FİKRİ CİNOKUR/ANTALYA
Antalya Ticaret Borsası (ATB) Başkanı ve TOBB Yönetim Kurulu üyesi Ali Çandır, Şubat ayı meclis toplantısında tarım sektöründe yaşanan sorunları dile getirdi. Tarım arazi kira artışlarının tarımsal üretimi tehdit ettiğine dikkat çeken Çandır, “Her geçen gün artan imar baskısı nedeniyle tarım alanları hızla yok oluyor. Özellikle son birkaç yıldır, arazi sahipleri tarafından uygulanan kira artışlarının tarımsal faaliyetlerin sürdürülebilirliğini tehdit eder hale gelmiştir. Arazi sahipleri kira artışlarında yatırımlar göz ardı edilerek fahiş kira talep etmektedirler. Talep edilen kira artış oranlarının keyfi olduğunu ve talep edilen kiralarla üretimde kalmanın imkansız hale geldi. Yüzde 41’lik pay ile örtüaltı üretimde Türkiye’nin merkezi konumunda olan Antalya’da tarımsal üretimin sürdürülebilirliği tarım, gıda ve ekonomi politikaları açısından kritik öneme sahiptir. Üyelerimiz, üretimde sürdürülebilirliğin korunması, ticaretin, ihracatın ve yeni yatırım kararlarının olumsuz etkilenmemesi için kiralık tarım alanları için acilen bir düzenleme yapılmasını talep etmektedir.” dedi.
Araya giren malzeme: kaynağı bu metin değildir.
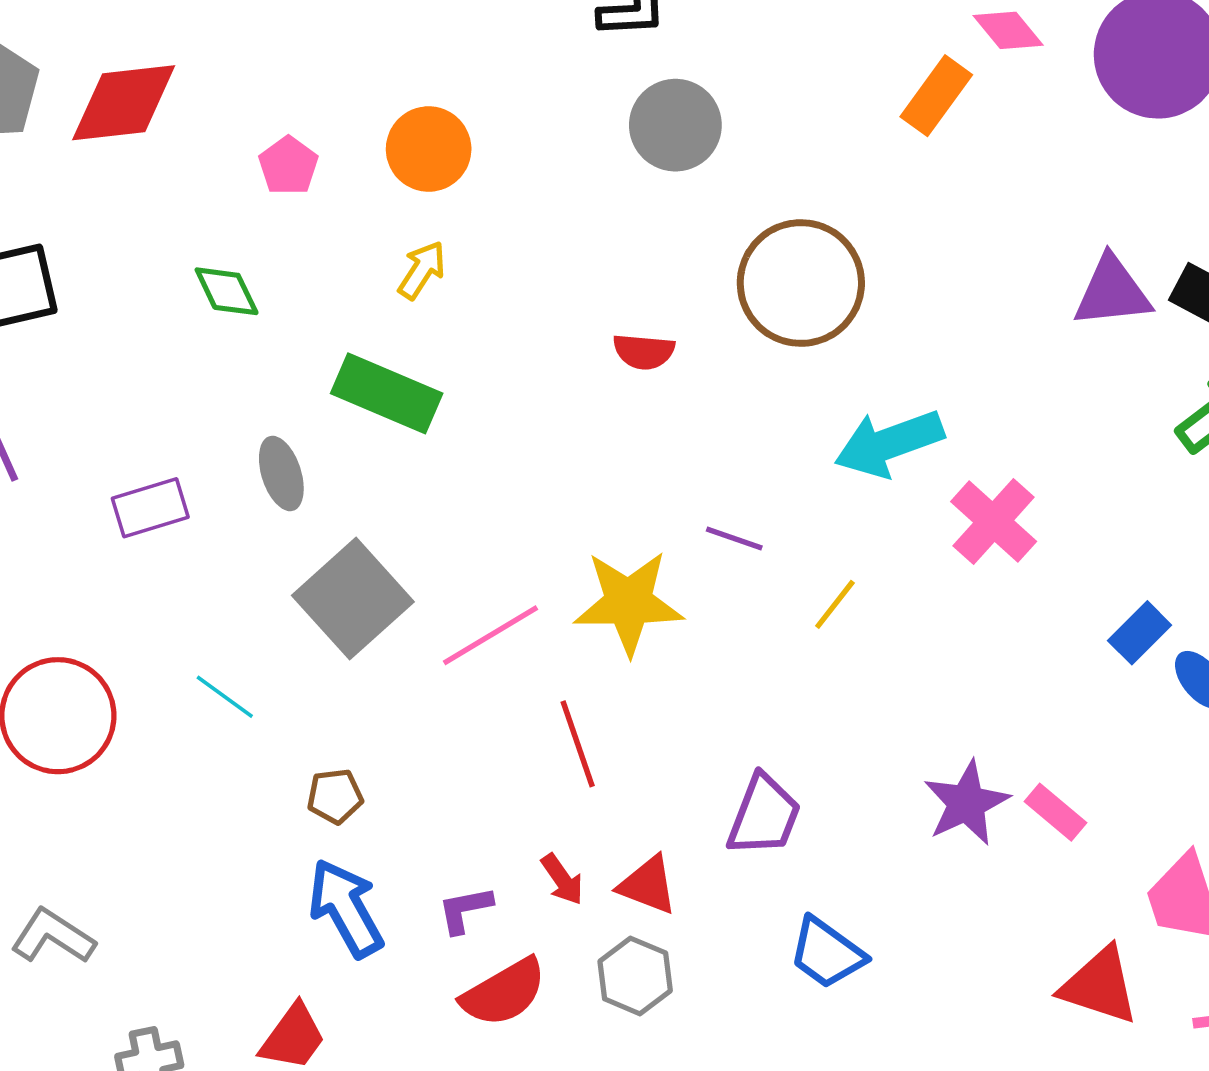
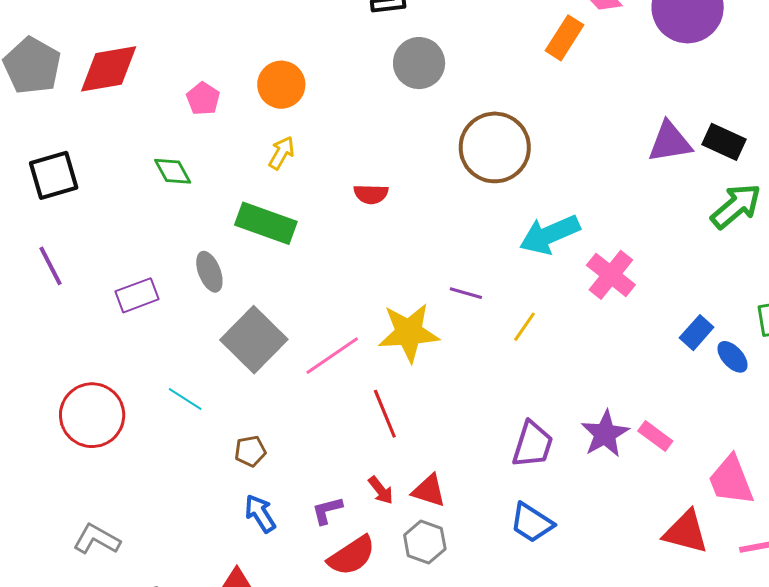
red semicircle: (644, 352) -> (371, 194), moved
purple trapezoid: (764, 815) -> (533, 444), moved
blue arrow: (346, 908) -> (260, 514), size x0.7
ATB ve sektör paydaşları işbirliği ile yeni Toptancı Haller Yasası hazırladıklarını anımsatan Çandır, “Sektör paydaşlarımızla 5957 sayılı kanunda bazı düzenlemeler yapılmasını, piyasanın işleyişi ve karşılaşılan sorunlar hakkında görüş alışverişinde bulunduk. Hal Yasası ile ilgili çalışma yaptık. Bu konudaki çalışmamızın son halini TOBB ve Ticaret Bakanlığı’na sunacağız.” diye konuştu.
Maliyetin altında ihracat
Domates başta olmak üzere yaş sebze ve meyve ihracatındaki gerilemenin ana nedeninin döviz kuru olduğunu ifade eden Çandır, şöyle devam etti: “Son iki yıldır devam eden bu gerilemenin bir kısmı döviz kuru kaynaklıdır. Diğer bir kısmı ise girdi maliyet artışlarından kaynaklanmaktadır. Antalya olarak ihracatımızın amiral gemisi olan yaş sebze ihracatımız 2024 yılında miktar bazında yüzde 15, değer bazında yüzde 13 gerileyerek 441 milyon dolar seviyesinde gerçekleşmiştir. Gerilemenin temel nedeni rekabetçiliğimizin zayıflamasındandır. İhracatçılar yurtdışı pazarlarda son zamanlarda rakiplerle rekabet edemez hale geldi. İhracatçımız, pazarlarını ve müşterilerini kaybetmemek adına maliyetinin altında fiyatla ihracat yapmaktadırlar. Halbuki bizim ihraç ürünlerimiz belirli standartlara ve fiyat rekabetine dayalı ürünlerdir. Bunun için de içerdeki maliyet yapısı son derece belirleyicidir. Maliyetlerdeki artış hızı, döviz fiyatı artış hızını geçerse ihracat yapmak son derece zorlaşır ve zaten düşük katma değer oranı daha da geriye gider.”
İhracatta yaşanan sıkıntıların sadece fiyat ve maliyet üzerinden okunmaması gerektiğini vurgulayan Çandır, “Bugünlerde yaşamakta olduğumuz zorluklar, çoklu bozucu nedenlerin yıllar boyu birikerek karşımıza çıkardığı bir sonuçtur. Bu çoklu nedenlerin başında da ekonomik bakımdan, yüksek enflasyon, yüksek faiz ve görece olarak düşük kur gelmektedir. Dolayısıyla üretim yapıp ihraç etmenin motivasyonuda her geçen gün gerilemekte, ihracat hızımız yavaşlamaktadır. TİM verilerine göre, ocak ayında ilk kez ihracat yapan firma sayımız bin 90 ile son yılların en düşüğü seviyesinde gerçekleşmiştir.” şeklinde konuştu.
Soğuklar fiyatları etkileyecek
Son bir haftadır yaşanan olumsuz hava koşullarının, yaş meyve sebze ve kesme çiçek üretimi başta olmak üzere tarımsal üretimi etkilediğine dikkat çeken Çandır, “Soğuk hava ürün veriminin düşmesine ve hasat sürelerinin uzamasına neden oldu. Hava şartları nedeniyle arz edilen ürün miktarı azalacak ve bu dönem fiyat artışları kaçınılmaz olacak. Şu ana kadar ketimizde herhangi bir toplu don zararı bildirimi bulunmamaktadır. Narenciye bahçeleri ve tropikal meyvelerde soğuk kaynaklı zararlar gözlemlense de önümüzdeki aylardaki hava koşulları belirleyici olacaktır” dedi.